Could you restate every entry word for word, leaving the pictures out?

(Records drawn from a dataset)
=== Section Start ===
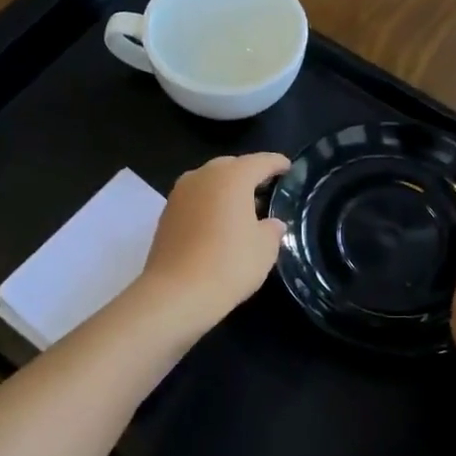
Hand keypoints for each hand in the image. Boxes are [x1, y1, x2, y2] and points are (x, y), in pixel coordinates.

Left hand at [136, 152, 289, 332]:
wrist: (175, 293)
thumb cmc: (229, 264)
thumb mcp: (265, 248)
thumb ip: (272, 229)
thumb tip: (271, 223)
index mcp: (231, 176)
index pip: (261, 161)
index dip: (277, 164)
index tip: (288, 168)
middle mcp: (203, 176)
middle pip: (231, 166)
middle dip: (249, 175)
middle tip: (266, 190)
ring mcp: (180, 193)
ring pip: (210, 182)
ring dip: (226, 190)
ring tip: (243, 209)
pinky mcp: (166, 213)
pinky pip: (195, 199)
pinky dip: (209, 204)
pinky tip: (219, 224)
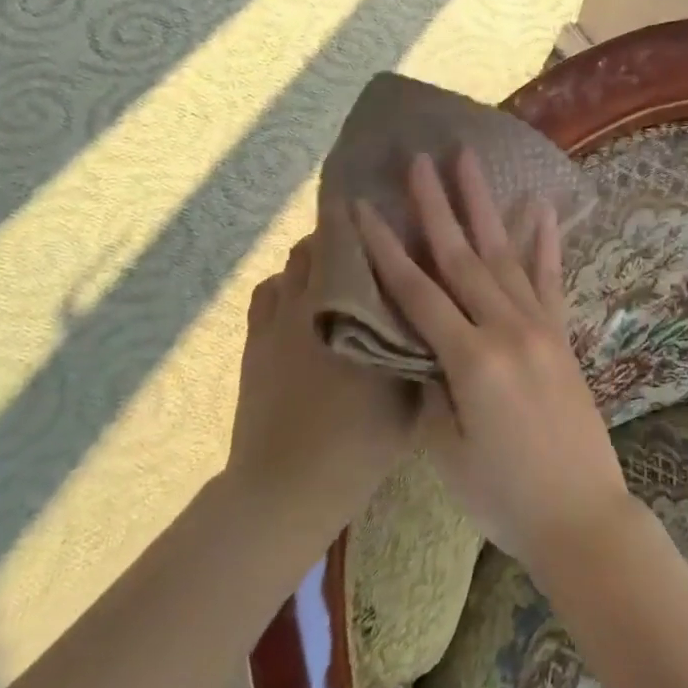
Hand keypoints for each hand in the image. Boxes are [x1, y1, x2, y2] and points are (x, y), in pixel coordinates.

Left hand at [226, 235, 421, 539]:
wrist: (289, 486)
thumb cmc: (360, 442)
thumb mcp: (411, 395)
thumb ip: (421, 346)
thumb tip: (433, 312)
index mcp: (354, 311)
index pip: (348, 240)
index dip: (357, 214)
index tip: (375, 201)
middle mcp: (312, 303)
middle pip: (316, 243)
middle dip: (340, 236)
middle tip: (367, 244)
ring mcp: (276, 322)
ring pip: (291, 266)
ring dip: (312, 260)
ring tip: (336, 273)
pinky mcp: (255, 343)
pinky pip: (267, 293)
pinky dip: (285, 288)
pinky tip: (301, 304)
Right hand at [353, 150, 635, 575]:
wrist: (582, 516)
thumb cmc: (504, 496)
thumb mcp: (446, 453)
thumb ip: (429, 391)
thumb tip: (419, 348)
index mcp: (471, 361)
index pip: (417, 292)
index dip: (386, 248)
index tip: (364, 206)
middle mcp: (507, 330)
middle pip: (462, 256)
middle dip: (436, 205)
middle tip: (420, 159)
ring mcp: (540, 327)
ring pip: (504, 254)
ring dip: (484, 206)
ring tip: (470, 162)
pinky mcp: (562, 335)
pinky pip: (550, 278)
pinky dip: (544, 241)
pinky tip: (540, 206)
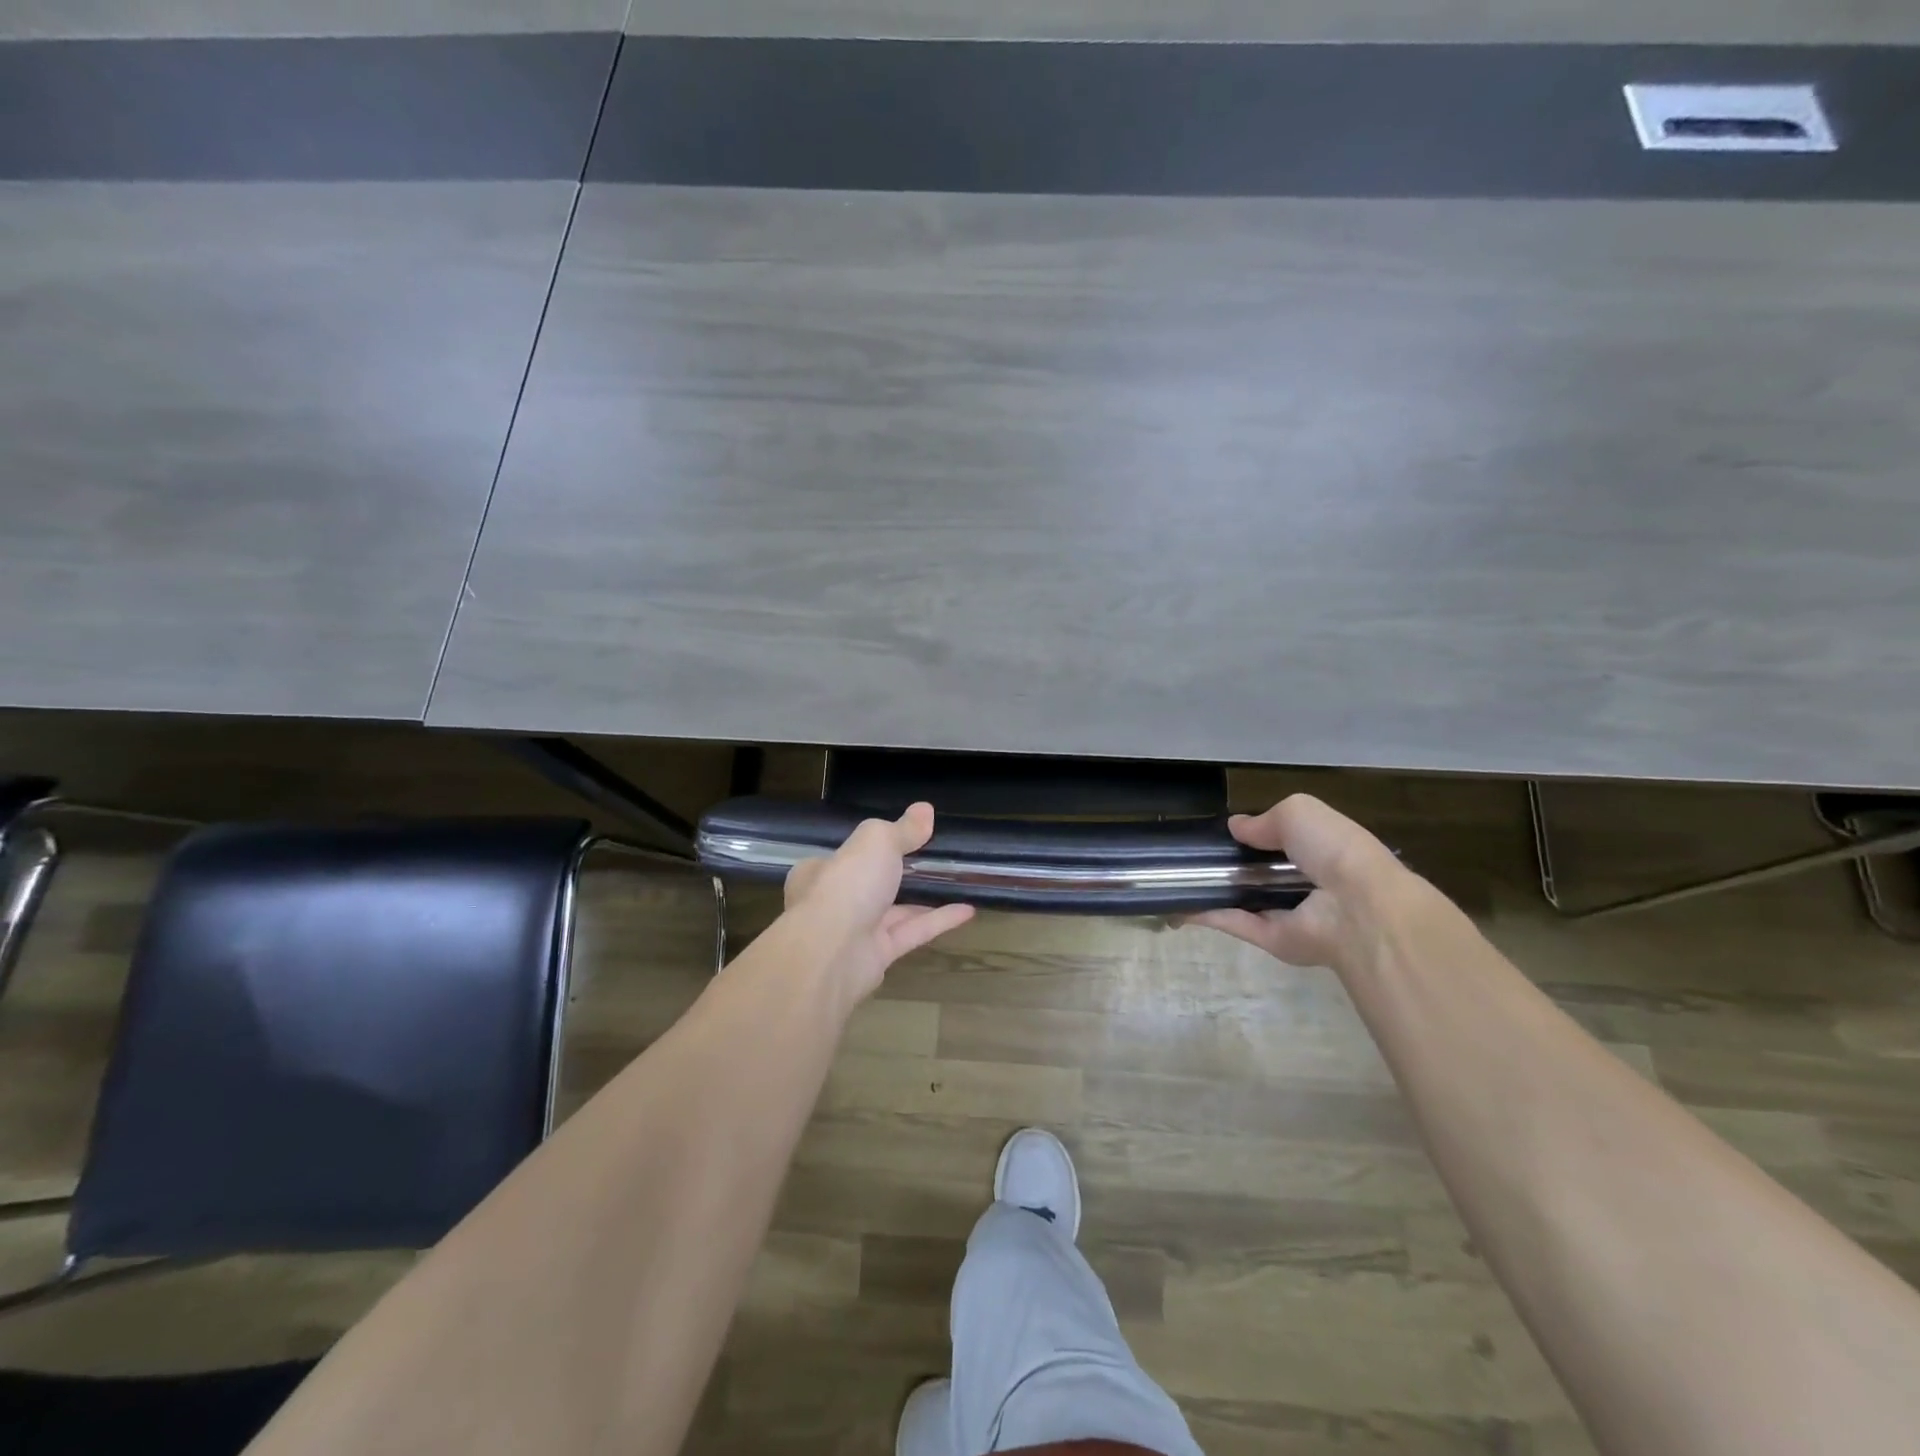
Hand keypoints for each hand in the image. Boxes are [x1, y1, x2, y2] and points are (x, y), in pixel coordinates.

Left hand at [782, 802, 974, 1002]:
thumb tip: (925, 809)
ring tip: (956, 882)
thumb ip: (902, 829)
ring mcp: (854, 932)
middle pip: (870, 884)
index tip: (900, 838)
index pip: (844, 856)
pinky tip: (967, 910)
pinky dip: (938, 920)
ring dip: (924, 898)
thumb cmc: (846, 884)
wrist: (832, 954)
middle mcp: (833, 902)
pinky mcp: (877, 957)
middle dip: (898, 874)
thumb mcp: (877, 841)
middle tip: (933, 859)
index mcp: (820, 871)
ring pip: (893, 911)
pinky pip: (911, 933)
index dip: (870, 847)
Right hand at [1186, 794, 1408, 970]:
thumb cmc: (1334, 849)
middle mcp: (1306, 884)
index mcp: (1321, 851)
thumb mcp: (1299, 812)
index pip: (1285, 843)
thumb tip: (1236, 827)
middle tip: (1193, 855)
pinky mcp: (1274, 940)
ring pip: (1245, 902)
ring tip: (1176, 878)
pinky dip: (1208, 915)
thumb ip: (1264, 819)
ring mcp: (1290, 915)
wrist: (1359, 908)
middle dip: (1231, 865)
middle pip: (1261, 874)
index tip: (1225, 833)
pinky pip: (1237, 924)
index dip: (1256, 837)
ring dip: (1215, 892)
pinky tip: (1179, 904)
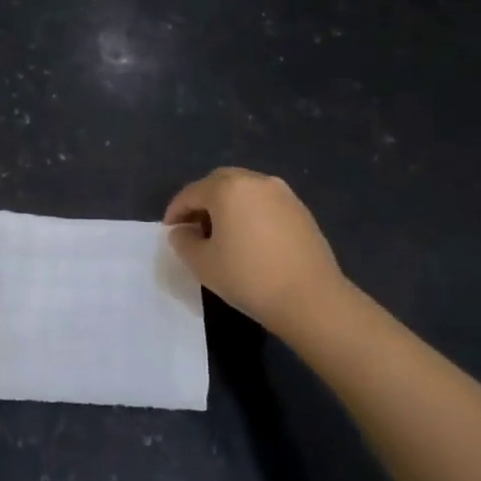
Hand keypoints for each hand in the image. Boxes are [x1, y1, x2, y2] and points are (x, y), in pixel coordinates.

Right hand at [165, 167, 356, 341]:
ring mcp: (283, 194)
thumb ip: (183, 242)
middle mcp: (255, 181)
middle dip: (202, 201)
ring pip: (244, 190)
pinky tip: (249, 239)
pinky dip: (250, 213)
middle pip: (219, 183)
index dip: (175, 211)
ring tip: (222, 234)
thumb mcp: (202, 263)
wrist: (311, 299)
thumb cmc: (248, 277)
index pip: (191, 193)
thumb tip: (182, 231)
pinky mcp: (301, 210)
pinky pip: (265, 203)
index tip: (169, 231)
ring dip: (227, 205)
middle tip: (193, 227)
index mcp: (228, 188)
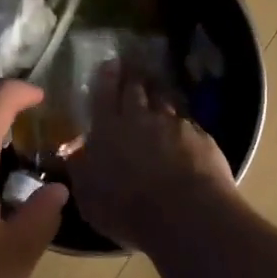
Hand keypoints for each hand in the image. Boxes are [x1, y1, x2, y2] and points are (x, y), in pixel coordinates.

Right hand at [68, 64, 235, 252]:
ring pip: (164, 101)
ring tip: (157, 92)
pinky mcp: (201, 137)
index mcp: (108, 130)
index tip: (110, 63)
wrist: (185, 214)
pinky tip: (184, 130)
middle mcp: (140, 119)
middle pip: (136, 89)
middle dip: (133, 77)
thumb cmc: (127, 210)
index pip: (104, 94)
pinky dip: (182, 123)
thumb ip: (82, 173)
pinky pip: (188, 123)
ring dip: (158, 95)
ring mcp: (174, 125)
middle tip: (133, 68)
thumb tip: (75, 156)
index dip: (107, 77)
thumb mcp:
=== Section End ===
**The answer**:
Hand keypoints for each hand in the image. Boxes are [x1, y1, x2, y2] and points are (x, y), in pixel coordinates.

Left hand at [136, 152, 289, 332]:
wrist: (175, 293)
thumb cmc: (229, 264)
thumb mcp: (265, 248)
thumb ip: (272, 229)
thumb tip: (271, 223)
index mcp: (231, 176)
index pip: (261, 161)
index dip: (277, 164)
index tip: (288, 168)
middle mcp: (203, 176)
middle pip: (231, 166)
middle dip: (249, 175)
middle tip: (266, 190)
ring mcp: (180, 193)
ring pip: (210, 182)
ring dip: (226, 190)
ring tip: (243, 209)
pinky mcp: (166, 213)
pinky pip: (195, 199)
pinky dip: (209, 204)
pinky tip: (219, 224)
Hand keypoints for each hand in the image. Boxes are [x1, y1, x2, y2] and points are (x, y), in pixel coordinates.

Left hand at [226, 235, 421, 539]:
wrist: (289, 486)
thumb cmc: (360, 442)
thumb mcp: (411, 395)
thumb ip: (421, 346)
thumb tip: (433, 312)
index mcp: (354, 311)
index pip: (348, 240)
index dip: (357, 214)
index tip: (375, 201)
middle mcp: (312, 303)
middle pip: (316, 243)
middle dip: (340, 236)
middle tip: (367, 244)
ring mcp: (276, 322)
ring pip: (291, 266)
ring dip: (312, 260)
ring tip: (336, 273)
pinky mcp: (255, 343)
pinky pip: (267, 293)
pinky dip: (285, 288)
pinky tip: (301, 304)
Right hand at [353, 150, 635, 575]:
wrist: (582, 516)
thumb cmc: (504, 496)
thumb mcp: (446, 453)
thumb ip: (429, 391)
thumb tip: (419, 348)
index mcp: (471, 361)
index pip: (417, 292)
index dip: (386, 248)
index tip: (364, 206)
middle mcp: (507, 330)
middle pip: (462, 256)
middle dip: (436, 205)
middle tip: (420, 159)
ring mcp: (540, 327)
ring pip: (504, 254)
ring dip: (484, 206)
ring tip: (470, 162)
pinky mcp: (562, 335)
pinky pip: (550, 278)
pinky dip: (544, 241)
pinky tip: (540, 206)
Hand keypoints for each hand in the image. Boxes are [x1, y1, x2, y2] and points are (x, y), in pixel coordinates.

Left hand at [782, 802, 974, 1002]:
thumb tip: (925, 809)
ring tip: (956, 882)
thumb ip: (902, 829)
ring mcp: (854, 932)
middle pip: (870, 884)
index tip: (900, 838)
index pip: (844, 856)
pinky tip: (967, 910)
pinky dip: (938, 920)
ring dip: (924, 898)
thumb cmc: (846, 884)
wrist: (832, 954)
middle mcp: (833, 902)
pinky mcp: (877, 957)
middle dip: (898, 874)
thumb mcp: (877, 841)
middle tip: (933, 859)
index mcp: (820, 871)
ring pip: (893, 911)
pinky pip: (911, 933)
index dip: (870, 847)
Right hand at [1186, 794, 1408, 970]:
thumb cmc: (1334, 849)
middle mcp: (1306, 884)
index mcp: (1321, 851)
thumb mcp: (1299, 812)
index pip: (1285, 843)
thumb tip: (1236, 827)
middle tip: (1193, 855)
pinky mcp: (1274, 940)
ring pip: (1245, 902)
ring tip: (1176, 878)
pinky dip: (1208, 915)
thumb ip: (1264, 819)
ring mcp: (1290, 915)
wrist: (1359, 908)
middle dip: (1231, 865)
middle pip: (1261, 874)
index tip: (1225, 833)
pinky pip: (1237, 924)
index dip: (1256, 837)
ring dip: (1215, 892)
pinky tip: (1179, 904)
Hand keypoints for each hand in the image. Boxes are [x1, y1, x2, y2] and points are (x, y), in pixel coordinates.

Right hand at [165, 167, 356, 341]:
ring mcp: (283, 194)
thumb ip: (183, 242)
middle mcp: (255, 181)
middle dip: (202, 201)
ring pip: (244, 190)
pinky tip: (249, 239)
pinky dip: (250, 213)
middle pip: (219, 183)
index dip: (175, 211)
ring tip: (222, 234)
thumb mcp: (202, 263)
wrist: (311, 299)
thumb cmc: (248, 277)
index pip: (191, 193)
thumb tip: (182, 231)
pinky mcp: (301, 210)
pinky pip: (265, 203)
index tip: (169, 231)
ring dip: (227, 205)
middle tip: (193, 227)
index mcp: (228, 188)
Hand keypoints for each hand in the image. Boxes are [x1, y1, x2, y2] and points are (x, y), in pixel coordinates.

Right hand at [68, 64, 235, 252]:
ring pip: (164, 101)
ring tip: (157, 92)
pinky mcp: (201, 137)
index mcp: (108, 130)
index tip: (110, 63)
wrist: (185, 214)
pinky tip: (184, 130)
middle mcp: (140, 119)
middle pip: (136, 89)
middle dip: (133, 77)
thumb cmc: (127, 210)
index pip: (104, 94)
pinky dip: (182, 123)
thumb ip: (82, 173)
pinky pip: (188, 123)
ring dip: (158, 95)
ring mcp: (174, 125)
middle tip: (133, 68)
thumb tip: (75, 156)
index dip: (107, 77)
thumb mcp:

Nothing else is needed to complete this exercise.